Your reply must contain exactly the lines running from the one with "808,559 800,575 800,676" to the last line of the entries below, both included, and no other lines.

━━ DATASET

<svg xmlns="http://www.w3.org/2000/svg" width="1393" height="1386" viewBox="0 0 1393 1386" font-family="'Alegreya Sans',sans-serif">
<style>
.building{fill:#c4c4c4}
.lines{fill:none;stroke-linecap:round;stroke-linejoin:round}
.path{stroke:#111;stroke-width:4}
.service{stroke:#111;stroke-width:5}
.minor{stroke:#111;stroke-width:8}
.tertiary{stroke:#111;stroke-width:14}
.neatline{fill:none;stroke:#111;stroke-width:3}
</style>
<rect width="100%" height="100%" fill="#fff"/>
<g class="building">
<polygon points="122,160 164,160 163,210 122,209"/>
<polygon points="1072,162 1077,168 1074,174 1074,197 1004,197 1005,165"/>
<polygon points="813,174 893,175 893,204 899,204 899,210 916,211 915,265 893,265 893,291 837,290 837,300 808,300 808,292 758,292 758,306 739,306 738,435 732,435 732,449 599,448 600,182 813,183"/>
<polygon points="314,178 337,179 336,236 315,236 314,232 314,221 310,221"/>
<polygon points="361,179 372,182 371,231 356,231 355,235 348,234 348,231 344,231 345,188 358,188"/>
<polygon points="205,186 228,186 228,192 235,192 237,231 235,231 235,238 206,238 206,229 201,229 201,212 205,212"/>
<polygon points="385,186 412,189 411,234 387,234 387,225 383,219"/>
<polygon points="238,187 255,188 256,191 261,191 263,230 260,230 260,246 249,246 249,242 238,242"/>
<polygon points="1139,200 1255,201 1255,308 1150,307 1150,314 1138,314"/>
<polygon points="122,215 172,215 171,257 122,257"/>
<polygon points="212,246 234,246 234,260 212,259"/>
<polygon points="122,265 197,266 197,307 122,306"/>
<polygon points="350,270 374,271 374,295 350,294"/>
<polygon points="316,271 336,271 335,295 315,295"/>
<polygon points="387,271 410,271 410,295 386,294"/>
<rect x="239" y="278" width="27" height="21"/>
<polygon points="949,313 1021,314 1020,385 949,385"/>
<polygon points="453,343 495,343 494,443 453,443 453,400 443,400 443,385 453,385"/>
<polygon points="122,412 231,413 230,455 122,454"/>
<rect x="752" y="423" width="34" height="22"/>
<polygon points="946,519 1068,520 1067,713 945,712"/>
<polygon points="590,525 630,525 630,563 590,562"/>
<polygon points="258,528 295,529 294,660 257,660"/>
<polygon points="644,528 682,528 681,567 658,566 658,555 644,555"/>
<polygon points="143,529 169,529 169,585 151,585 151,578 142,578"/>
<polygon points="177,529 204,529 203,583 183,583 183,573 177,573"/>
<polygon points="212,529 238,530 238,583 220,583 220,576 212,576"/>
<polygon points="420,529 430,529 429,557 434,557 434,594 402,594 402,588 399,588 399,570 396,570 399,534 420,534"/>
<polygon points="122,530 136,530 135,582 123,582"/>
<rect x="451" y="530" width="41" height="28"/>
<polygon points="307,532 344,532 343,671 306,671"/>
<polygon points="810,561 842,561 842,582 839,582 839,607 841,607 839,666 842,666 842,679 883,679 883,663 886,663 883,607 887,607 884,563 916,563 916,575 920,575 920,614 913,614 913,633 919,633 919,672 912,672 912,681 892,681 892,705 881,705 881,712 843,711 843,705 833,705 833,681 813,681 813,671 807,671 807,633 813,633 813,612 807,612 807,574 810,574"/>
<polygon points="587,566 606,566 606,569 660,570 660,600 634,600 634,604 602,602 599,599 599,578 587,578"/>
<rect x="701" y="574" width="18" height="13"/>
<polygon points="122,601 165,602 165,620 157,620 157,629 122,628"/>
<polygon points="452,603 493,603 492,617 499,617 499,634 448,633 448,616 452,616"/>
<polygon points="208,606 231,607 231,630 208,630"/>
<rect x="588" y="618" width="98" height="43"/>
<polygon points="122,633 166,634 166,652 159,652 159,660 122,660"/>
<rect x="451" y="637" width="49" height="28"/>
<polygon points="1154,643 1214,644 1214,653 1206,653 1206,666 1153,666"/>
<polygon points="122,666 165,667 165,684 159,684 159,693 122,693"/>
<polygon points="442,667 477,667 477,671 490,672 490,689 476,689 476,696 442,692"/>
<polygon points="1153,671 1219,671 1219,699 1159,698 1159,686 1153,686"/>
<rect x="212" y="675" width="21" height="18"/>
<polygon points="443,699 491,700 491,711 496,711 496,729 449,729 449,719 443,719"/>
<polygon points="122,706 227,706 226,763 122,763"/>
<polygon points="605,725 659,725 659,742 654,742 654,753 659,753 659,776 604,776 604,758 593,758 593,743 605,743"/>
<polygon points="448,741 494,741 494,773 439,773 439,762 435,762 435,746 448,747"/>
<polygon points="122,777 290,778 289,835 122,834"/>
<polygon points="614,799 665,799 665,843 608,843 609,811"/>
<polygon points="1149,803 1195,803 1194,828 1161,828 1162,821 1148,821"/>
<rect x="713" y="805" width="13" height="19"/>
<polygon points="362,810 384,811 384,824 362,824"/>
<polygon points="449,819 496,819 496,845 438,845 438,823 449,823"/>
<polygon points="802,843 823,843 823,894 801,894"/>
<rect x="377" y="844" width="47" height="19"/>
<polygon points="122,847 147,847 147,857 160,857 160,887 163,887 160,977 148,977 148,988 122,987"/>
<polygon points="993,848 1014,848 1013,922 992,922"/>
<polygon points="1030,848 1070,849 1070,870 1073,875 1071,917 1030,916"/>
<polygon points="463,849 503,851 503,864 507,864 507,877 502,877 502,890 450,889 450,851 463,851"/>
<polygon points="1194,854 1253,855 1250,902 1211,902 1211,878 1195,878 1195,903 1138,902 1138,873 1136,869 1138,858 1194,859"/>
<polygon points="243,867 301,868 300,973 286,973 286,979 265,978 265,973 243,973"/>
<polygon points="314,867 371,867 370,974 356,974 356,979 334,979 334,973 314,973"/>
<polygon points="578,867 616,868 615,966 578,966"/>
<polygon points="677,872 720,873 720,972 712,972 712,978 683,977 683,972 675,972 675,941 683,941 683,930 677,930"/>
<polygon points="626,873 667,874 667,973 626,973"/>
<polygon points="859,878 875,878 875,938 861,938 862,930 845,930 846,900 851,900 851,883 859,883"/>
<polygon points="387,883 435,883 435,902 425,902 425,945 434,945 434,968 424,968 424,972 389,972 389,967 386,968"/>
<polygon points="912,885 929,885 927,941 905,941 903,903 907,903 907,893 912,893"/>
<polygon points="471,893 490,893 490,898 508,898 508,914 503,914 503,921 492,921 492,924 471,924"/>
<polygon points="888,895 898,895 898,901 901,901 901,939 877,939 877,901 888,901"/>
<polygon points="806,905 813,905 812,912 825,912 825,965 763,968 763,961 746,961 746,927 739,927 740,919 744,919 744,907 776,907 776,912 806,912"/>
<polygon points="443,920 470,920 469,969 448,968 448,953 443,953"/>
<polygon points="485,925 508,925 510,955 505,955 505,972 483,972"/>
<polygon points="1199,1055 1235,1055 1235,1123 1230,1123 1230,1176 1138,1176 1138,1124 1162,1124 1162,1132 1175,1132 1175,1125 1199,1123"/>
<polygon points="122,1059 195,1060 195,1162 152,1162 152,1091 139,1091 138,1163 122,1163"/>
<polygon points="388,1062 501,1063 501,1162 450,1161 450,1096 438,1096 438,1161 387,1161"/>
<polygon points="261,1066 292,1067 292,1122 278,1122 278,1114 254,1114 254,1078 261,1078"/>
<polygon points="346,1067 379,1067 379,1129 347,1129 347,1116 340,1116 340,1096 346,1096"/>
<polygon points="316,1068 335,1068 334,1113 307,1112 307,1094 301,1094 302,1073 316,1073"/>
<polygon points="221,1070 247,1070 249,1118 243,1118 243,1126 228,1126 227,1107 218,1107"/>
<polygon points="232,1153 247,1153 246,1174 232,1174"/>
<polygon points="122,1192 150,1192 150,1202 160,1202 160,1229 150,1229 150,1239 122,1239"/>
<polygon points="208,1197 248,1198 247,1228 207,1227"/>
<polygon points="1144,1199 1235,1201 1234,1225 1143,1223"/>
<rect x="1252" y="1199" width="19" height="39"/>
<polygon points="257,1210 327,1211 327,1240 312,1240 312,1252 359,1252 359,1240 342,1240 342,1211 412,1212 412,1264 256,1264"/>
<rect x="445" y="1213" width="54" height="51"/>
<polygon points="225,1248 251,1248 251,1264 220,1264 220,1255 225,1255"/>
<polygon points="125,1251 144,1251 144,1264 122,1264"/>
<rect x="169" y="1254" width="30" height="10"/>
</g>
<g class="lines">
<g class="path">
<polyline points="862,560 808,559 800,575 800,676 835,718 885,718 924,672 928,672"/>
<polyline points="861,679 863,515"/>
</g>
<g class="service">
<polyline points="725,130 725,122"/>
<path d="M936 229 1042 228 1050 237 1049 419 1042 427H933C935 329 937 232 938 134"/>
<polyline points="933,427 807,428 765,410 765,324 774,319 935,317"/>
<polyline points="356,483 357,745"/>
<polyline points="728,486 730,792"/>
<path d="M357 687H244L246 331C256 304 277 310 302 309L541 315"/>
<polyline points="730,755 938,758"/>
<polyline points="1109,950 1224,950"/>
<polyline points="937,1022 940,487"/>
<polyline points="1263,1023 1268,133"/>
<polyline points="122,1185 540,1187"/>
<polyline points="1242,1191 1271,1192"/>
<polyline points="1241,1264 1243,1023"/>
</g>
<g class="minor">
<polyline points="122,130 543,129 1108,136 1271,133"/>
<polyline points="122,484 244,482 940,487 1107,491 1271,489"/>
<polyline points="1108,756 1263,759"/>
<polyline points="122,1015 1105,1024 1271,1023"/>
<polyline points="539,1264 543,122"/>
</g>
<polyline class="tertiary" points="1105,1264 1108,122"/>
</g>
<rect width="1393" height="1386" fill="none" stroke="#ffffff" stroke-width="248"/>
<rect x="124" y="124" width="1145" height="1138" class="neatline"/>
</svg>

━━━━

* RESPONSE BELOW
<polyline points="862,560 808,559 800,575 800,676 835,718 885,718 924,672 928,672"/>
<polyline points="861,679 863,515"/>
</g>
<g class="service">
<polyline points="725,130 725,122"/>
<path d="M936 229 1042 228 1050 237 1049 419 1042 427H933C935 329 937 232 938 134"/>
<polyline points="933,427 807,428 765,410 765,324 774,319 935,317"/>
<polyline points="356,483 357,745"/>
<polyline points="728,486 730,792"/>
<path d="M357 687H244L246 331C256 304 277 310 302 309L541 315"/>
<polyline points="730,755 938,758"/>
<polyline points="1109,950 1224,950"/>
<polyline points="937,1022 940,487"/>
<polyline points="1263,1023 1268,133"/>
<polyline points="122,1185 540,1187"/>
<polyline points="1242,1191 1271,1192"/>
<polyline points="1241,1264 1243,1023"/>
</g>
<g class="minor">
<polyline points="122,130 543,129 1108,136 1271,133"/>
<polyline points="122,484 244,482 940,487 1107,491 1271,489"/>
<polyline points="1108,756 1263,759"/>
<polyline points="122,1015 1105,1024 1271,1023"/>
<polyline points="539,1264 543,122"/>
</g>
<polyline class="tertiary" points="1105,1264 1108,122"/>
</g>
<rect width="1393" height="1386" fill="none" stroke="#ffffff" stroke-width="248"/>
<rect x="124" y="124" width="1145" height="1138" class="neatline"/>
</svg>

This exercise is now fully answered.